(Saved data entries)
========================================================================
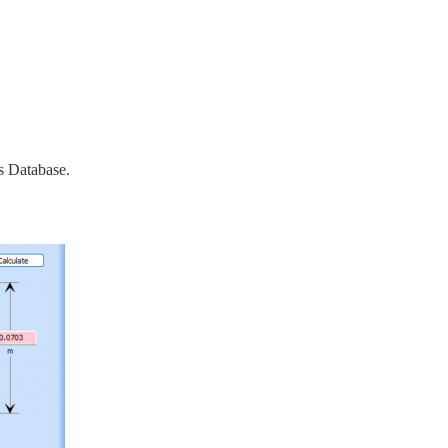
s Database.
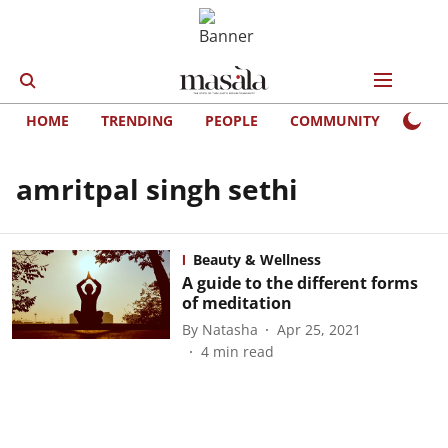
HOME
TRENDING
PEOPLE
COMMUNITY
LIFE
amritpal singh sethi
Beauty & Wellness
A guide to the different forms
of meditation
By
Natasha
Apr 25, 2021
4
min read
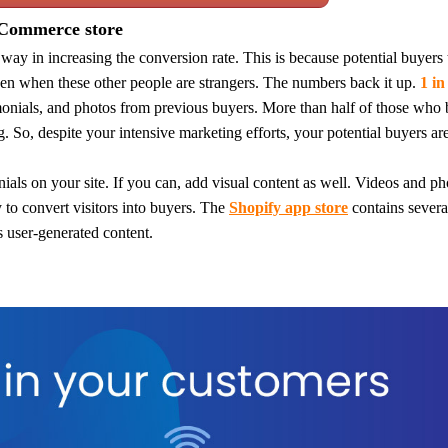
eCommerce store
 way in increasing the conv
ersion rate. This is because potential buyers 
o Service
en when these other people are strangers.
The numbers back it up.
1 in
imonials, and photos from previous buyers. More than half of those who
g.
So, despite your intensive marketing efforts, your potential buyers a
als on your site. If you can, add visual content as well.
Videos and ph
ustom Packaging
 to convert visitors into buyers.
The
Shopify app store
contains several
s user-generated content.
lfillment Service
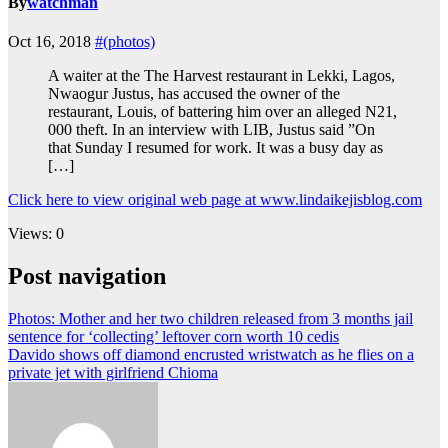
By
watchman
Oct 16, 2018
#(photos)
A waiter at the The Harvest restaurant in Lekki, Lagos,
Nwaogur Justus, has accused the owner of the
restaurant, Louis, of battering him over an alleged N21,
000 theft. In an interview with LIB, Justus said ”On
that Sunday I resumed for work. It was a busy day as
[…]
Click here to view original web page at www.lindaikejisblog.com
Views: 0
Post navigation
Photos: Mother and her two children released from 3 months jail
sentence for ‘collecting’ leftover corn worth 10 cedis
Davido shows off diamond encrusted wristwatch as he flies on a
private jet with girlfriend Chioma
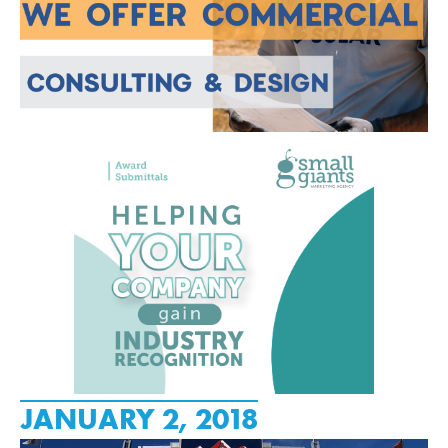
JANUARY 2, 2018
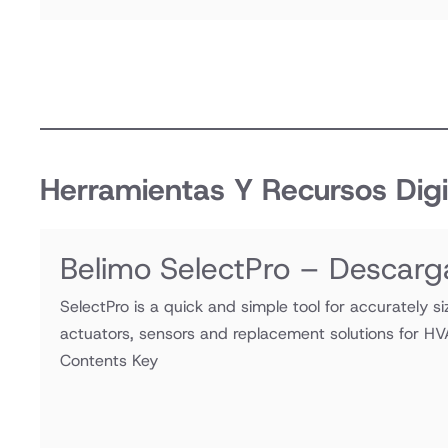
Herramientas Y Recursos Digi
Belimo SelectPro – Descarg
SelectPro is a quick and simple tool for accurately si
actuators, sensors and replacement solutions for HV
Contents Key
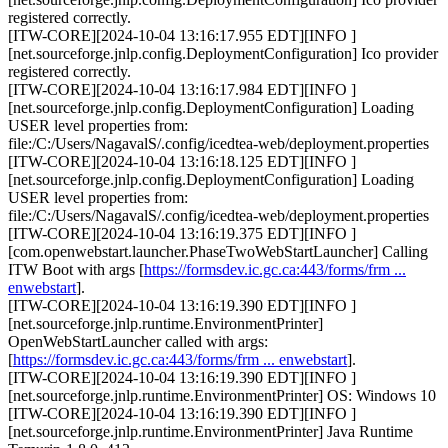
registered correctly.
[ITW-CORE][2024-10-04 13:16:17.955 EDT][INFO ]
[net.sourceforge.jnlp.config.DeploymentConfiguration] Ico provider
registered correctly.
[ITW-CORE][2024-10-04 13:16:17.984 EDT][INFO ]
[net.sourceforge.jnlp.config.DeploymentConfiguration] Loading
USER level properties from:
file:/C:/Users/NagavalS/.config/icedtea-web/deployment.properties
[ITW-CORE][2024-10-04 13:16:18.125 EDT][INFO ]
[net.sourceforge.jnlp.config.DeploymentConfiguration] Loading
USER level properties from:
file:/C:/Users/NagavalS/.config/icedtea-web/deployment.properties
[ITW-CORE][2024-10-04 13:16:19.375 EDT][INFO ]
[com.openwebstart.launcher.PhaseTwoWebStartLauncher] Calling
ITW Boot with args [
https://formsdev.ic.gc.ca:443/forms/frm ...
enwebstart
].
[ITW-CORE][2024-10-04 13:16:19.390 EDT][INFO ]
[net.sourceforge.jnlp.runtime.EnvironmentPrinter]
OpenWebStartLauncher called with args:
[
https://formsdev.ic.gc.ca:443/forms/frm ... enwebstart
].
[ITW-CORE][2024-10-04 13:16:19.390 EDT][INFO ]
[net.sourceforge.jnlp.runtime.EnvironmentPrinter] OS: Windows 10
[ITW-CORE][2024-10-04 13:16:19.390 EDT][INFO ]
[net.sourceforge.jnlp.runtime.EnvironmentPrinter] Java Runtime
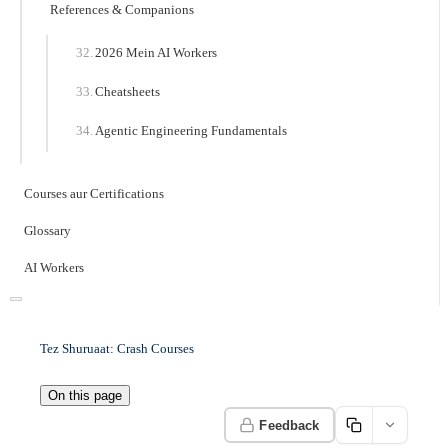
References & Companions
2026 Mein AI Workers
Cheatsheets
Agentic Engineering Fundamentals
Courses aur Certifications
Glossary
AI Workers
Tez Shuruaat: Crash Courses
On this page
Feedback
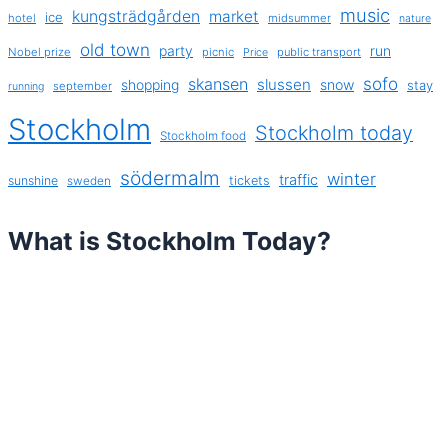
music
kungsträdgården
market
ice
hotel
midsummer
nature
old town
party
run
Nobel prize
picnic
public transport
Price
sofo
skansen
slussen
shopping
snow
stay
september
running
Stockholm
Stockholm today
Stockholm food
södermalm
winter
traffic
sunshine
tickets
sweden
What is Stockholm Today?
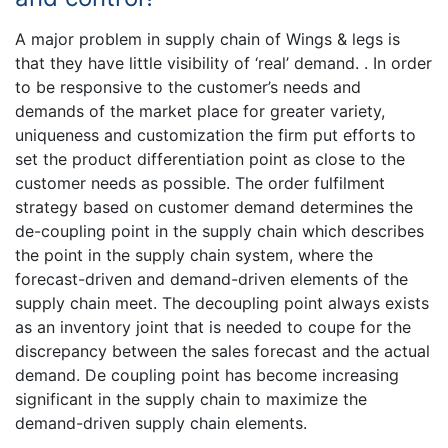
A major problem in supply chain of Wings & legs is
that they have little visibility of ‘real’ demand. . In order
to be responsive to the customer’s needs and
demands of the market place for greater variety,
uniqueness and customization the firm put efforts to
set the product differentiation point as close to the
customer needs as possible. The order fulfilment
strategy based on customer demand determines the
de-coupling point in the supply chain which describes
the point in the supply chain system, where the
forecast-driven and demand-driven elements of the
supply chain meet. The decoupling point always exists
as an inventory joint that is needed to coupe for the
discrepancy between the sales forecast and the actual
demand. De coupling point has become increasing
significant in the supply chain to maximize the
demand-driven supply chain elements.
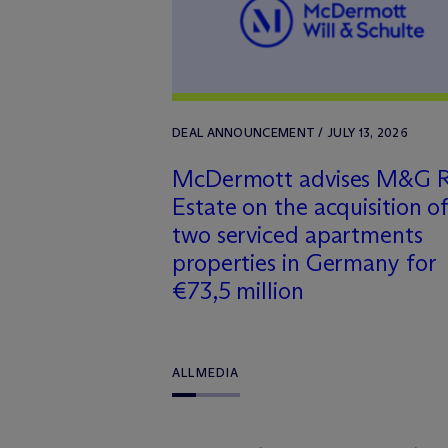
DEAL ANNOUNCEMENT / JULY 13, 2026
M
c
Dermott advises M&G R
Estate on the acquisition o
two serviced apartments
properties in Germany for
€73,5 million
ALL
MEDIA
========================================================================
Work instructions: Give the number of lines above that contain "runtime", and nothing more.

Solved problem: 3